| GIVEN RECORDS |
[Start of section]

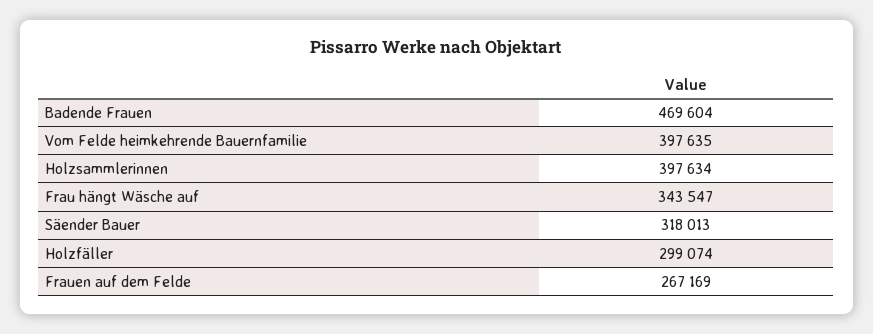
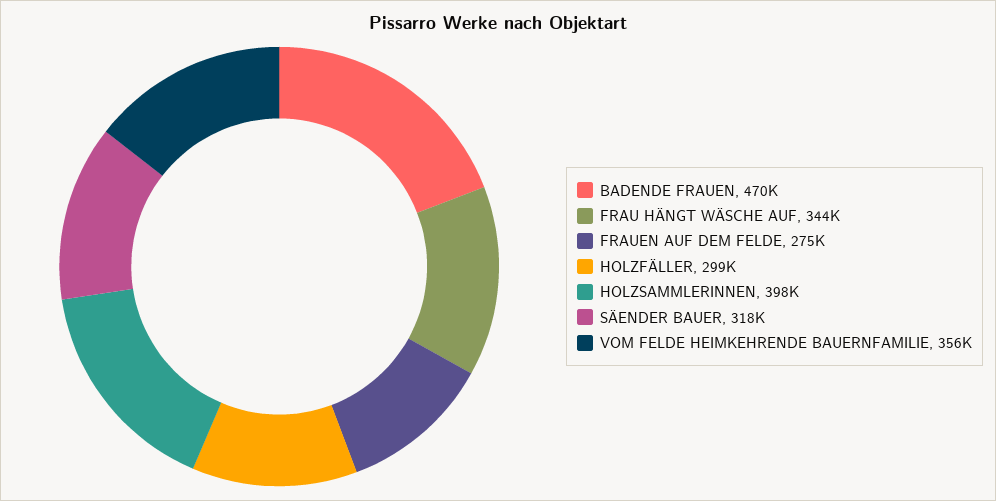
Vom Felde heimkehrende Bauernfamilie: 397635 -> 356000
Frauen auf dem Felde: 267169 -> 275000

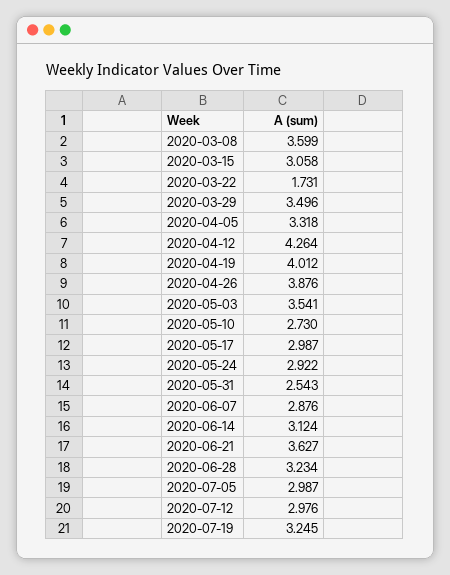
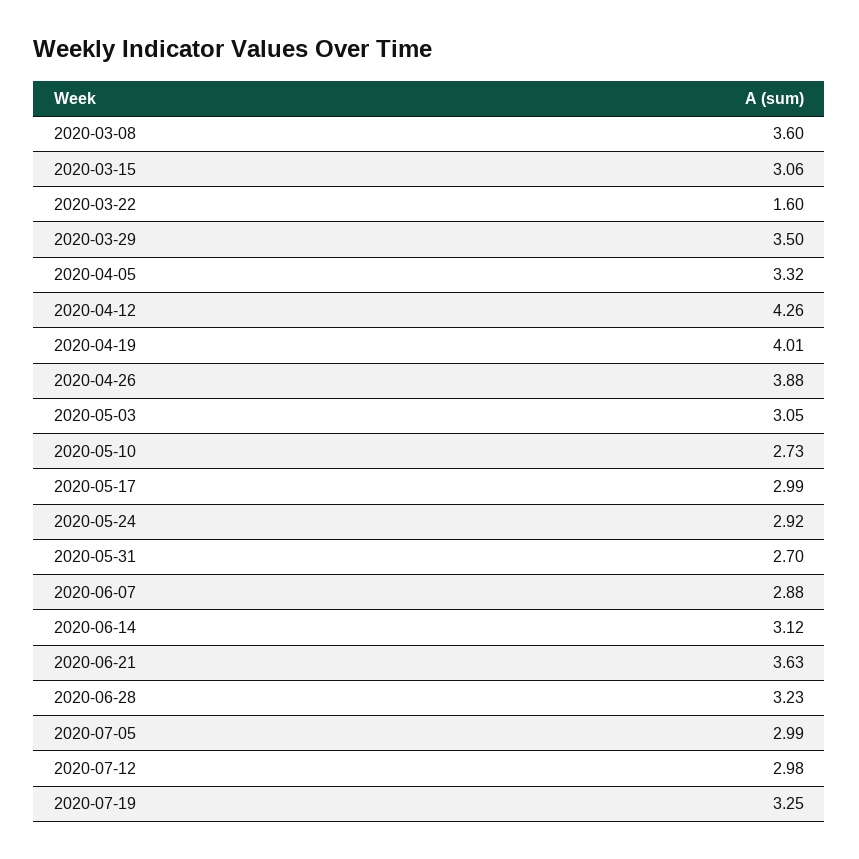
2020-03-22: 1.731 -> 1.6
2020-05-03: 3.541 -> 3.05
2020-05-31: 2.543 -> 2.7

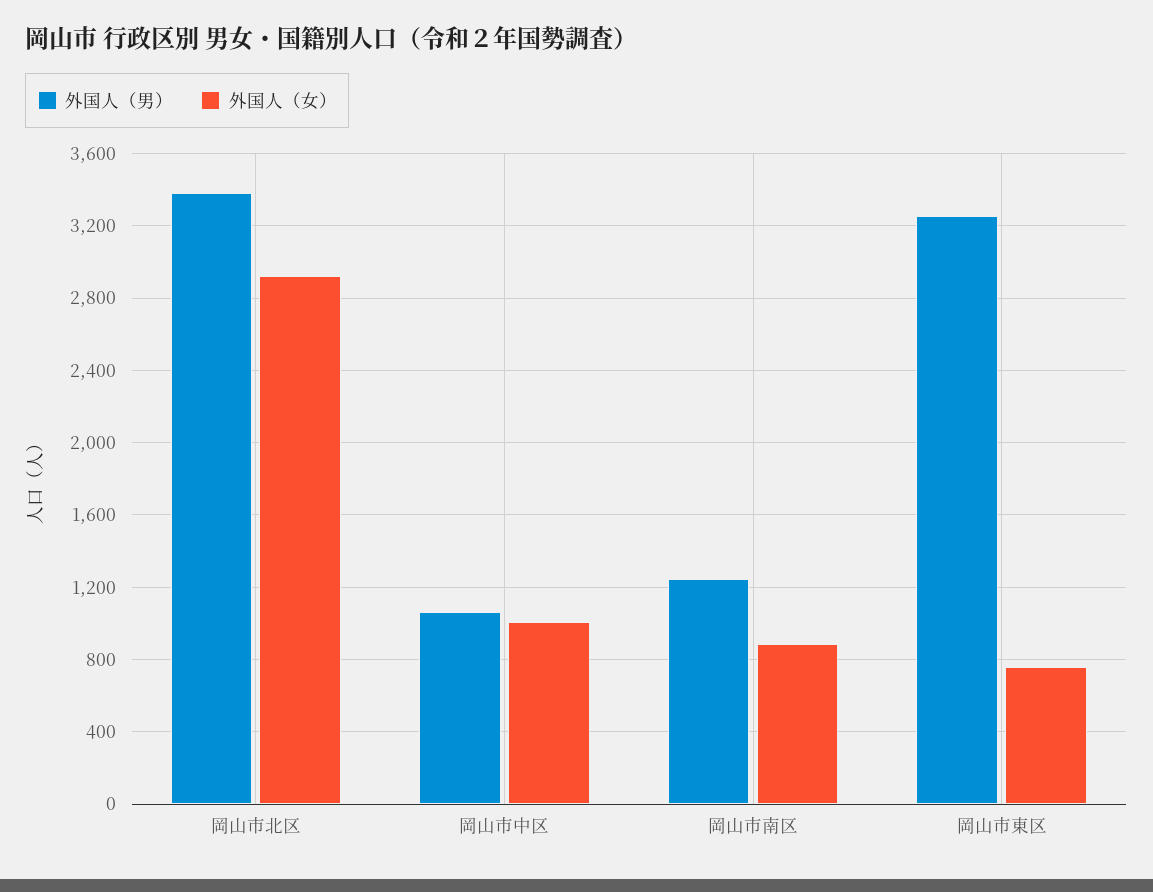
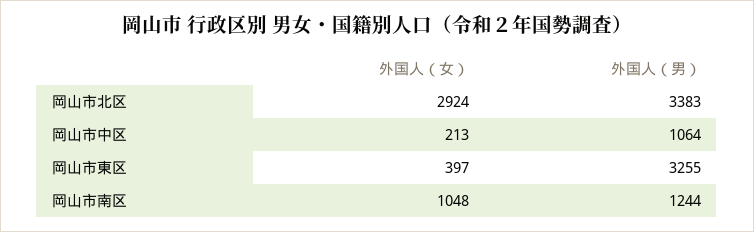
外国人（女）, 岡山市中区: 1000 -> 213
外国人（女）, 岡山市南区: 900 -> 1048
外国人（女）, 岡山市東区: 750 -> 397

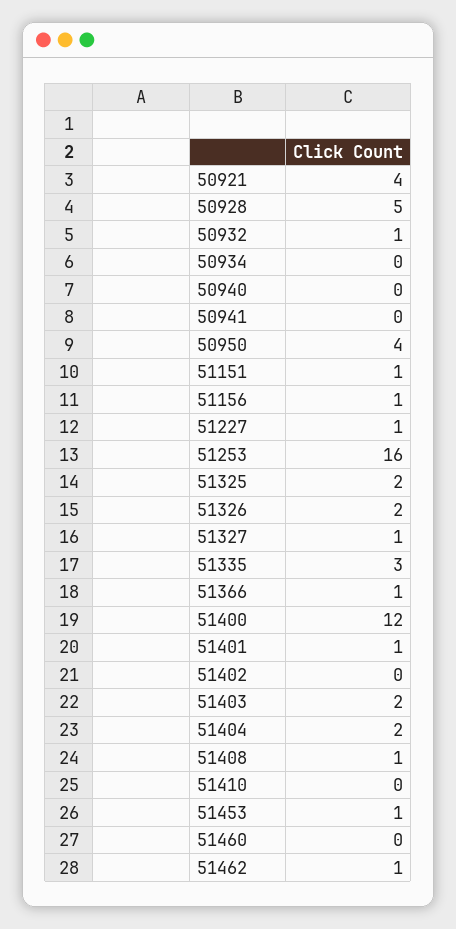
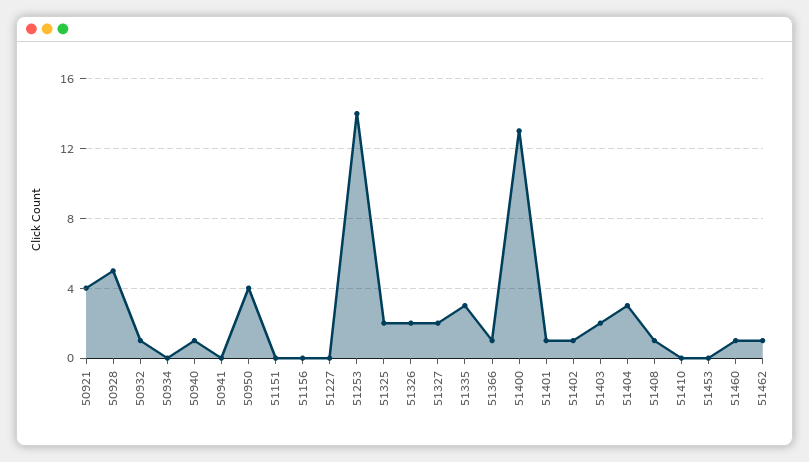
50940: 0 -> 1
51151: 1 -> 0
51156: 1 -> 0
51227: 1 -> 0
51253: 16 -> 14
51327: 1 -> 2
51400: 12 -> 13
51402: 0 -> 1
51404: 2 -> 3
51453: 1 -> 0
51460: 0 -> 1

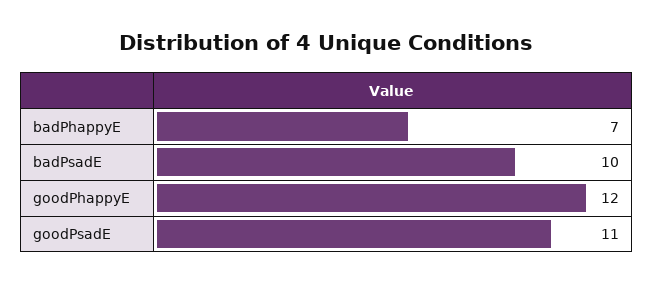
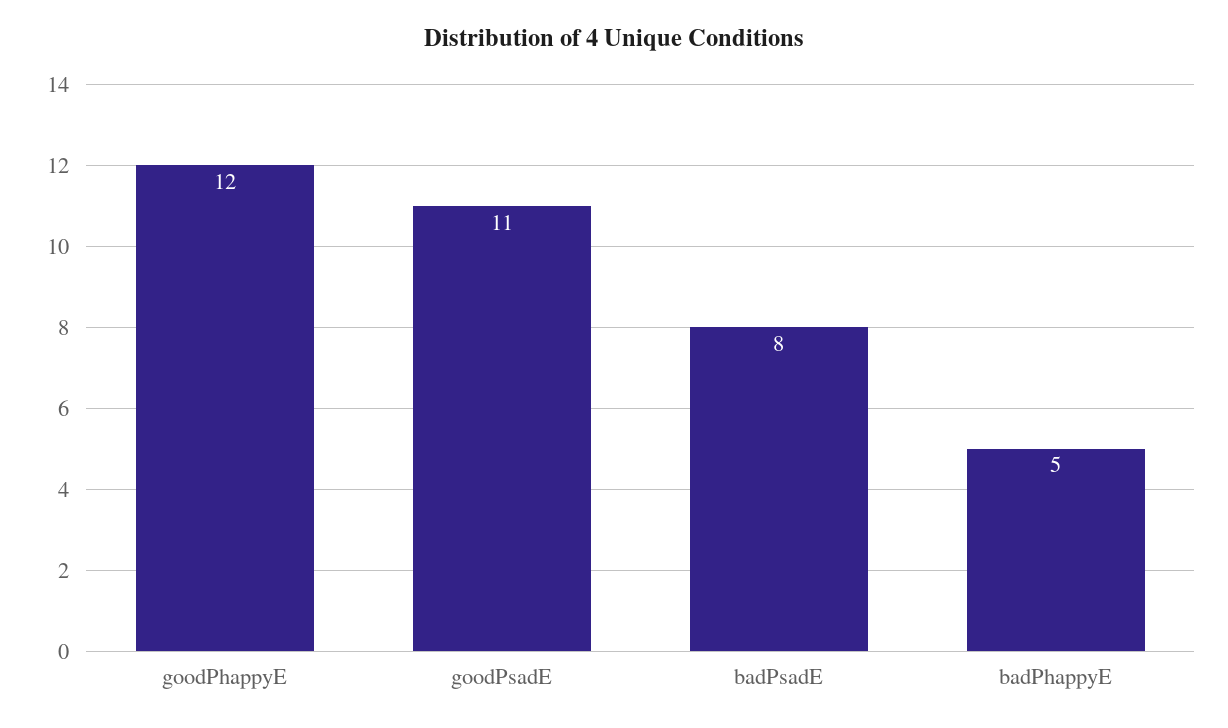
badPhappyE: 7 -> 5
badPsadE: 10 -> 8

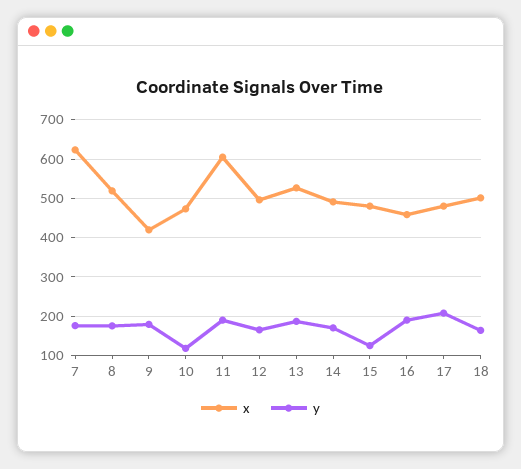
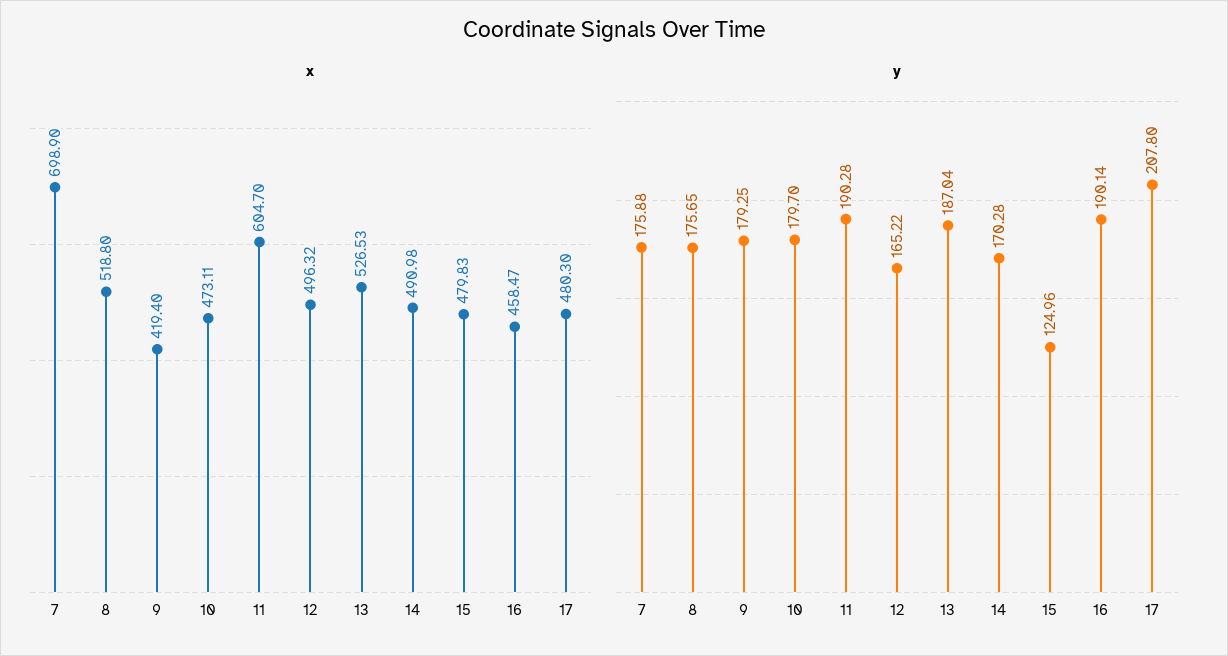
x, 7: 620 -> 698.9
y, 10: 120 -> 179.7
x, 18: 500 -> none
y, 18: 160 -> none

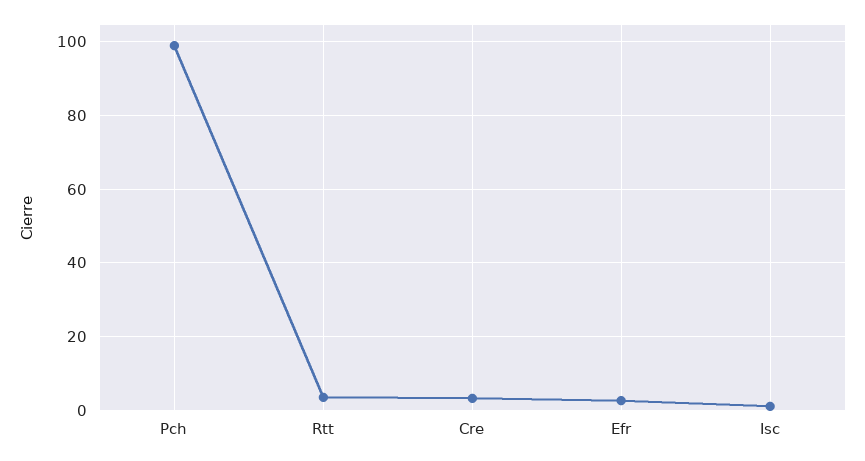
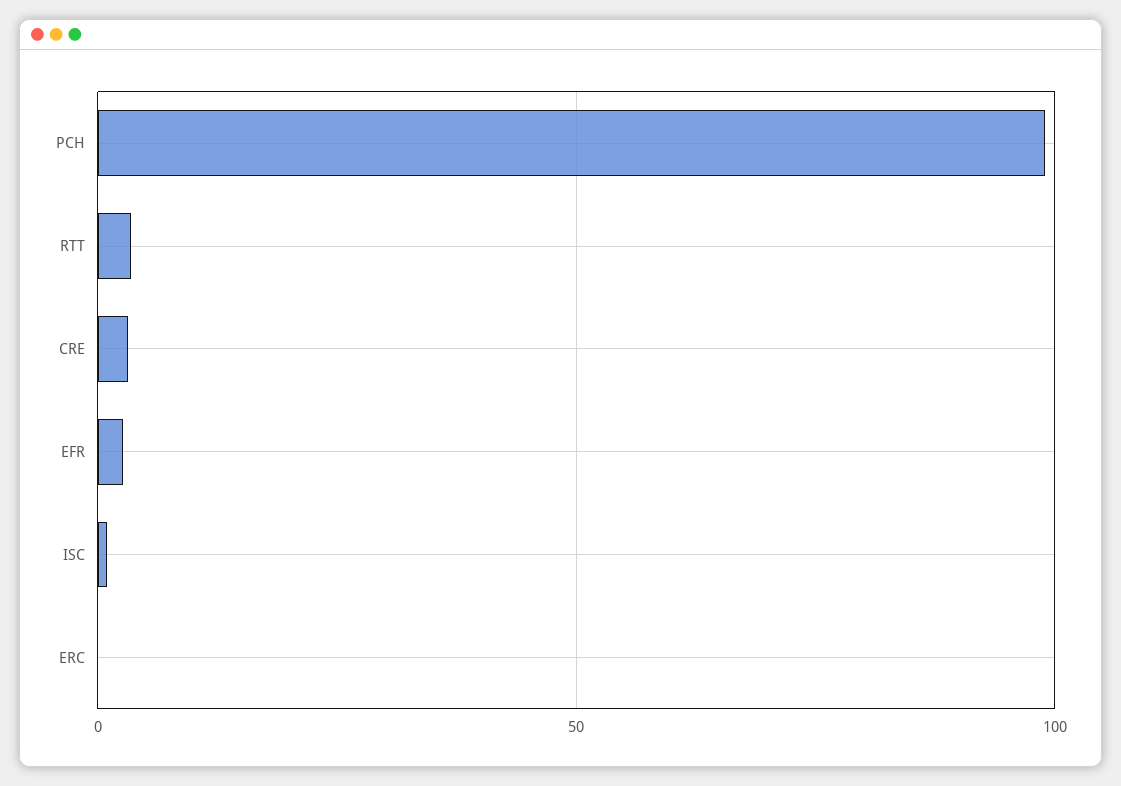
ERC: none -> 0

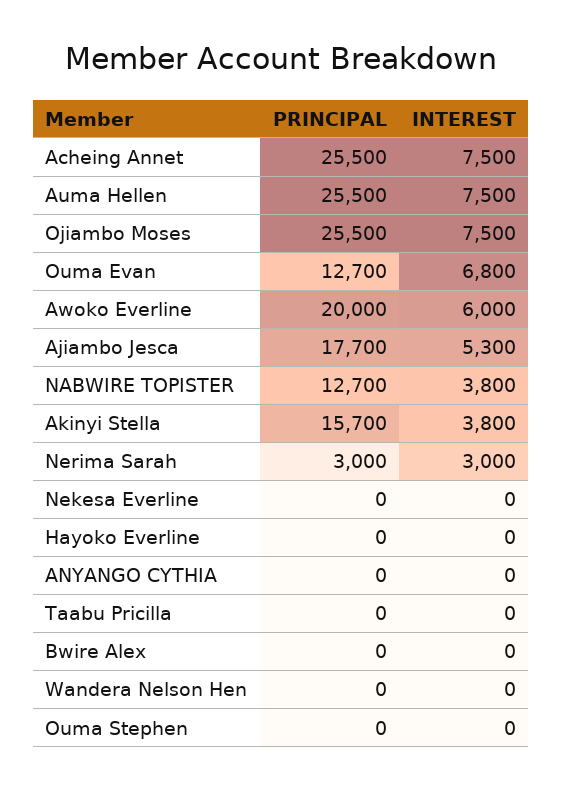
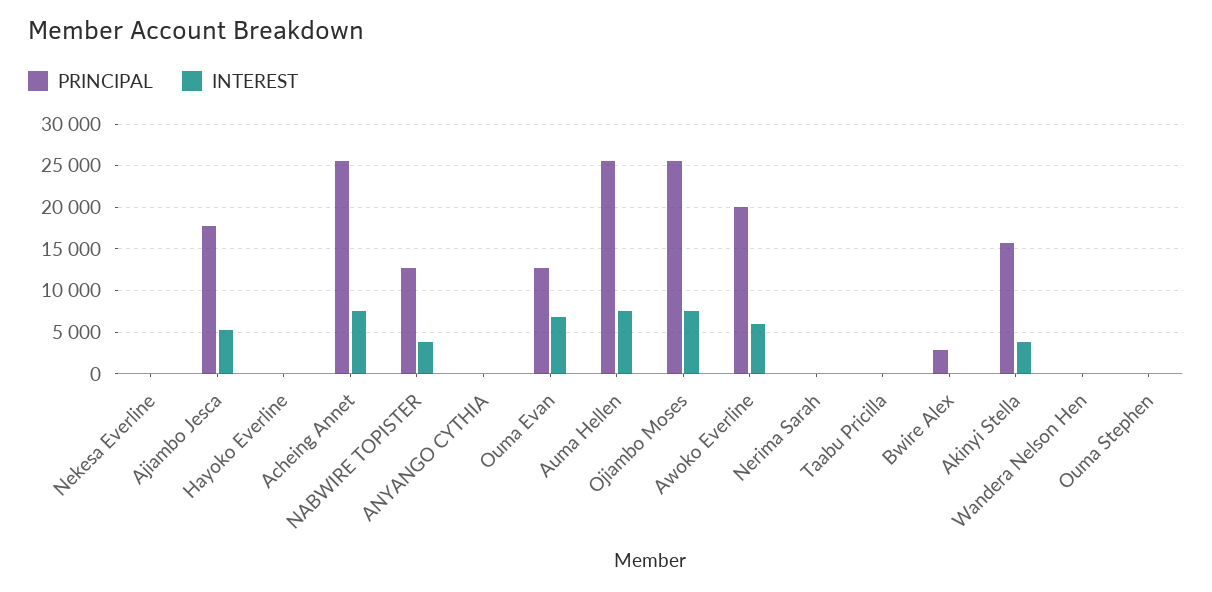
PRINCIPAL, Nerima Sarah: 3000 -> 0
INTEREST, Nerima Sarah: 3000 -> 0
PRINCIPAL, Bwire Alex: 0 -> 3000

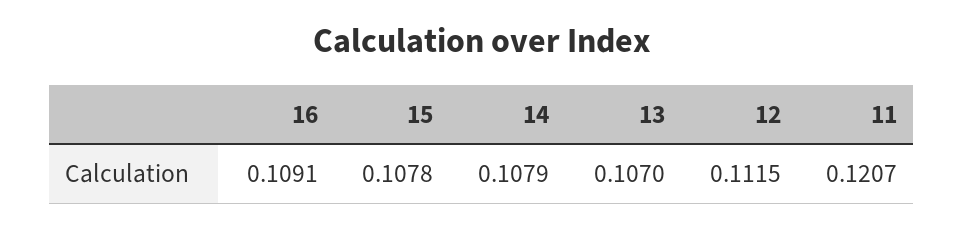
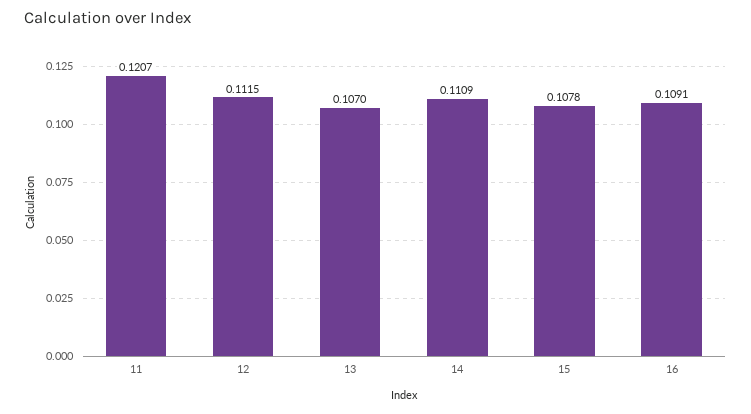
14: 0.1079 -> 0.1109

[End of section]

| ASSIGNMENT |
Repeat the listing word for word, but without its pictures.

| SOLUTION TO THIS TASK |
Vom Felde heimkehrende Bauernfamilie: 397635 -> 356000
Frauen auf dem Felde: 267169 -> 275000

2020-03-22: 1.731 -> 1.6
2020-05-03: 3.541 -> 3.05
2020-05-31: 2.543 -> 2.7

外国人（女）, 岡山市中区: 1000 -> 213
外国人（女）, 岡山市南区: 900 -> 1048
外国人（女）, 岡山市東区: 750 -> 397

50940: 0 -> 1
51151: 1 -> 0
51156: 1 -> 0
51227: 1 -> 0
51253: 16 -> 14
51327: 1 -> 2
51400: 12 -> 13
51402: 0 -> 1
51404: 2 -> 3
51453: 1 -> 0
51460: 0 -> 1

badPhappyE: 7 -> 5
badPsadE: 10 -> 8

x, 7: 620 -> 698.9
y, 10: 120 -> 179.7
x, 18: 500 -> none
y, 18: 160 -> none

ERC: none -> 0

PRINCIPAL, Nerima Sarah: 3000 -> 0
INTEREST, Nerima Sarah: 3000 -> 0
PRINCIPAL, Bwire Alex: 0 -> 3000

14: 0.1079 -> 0.1109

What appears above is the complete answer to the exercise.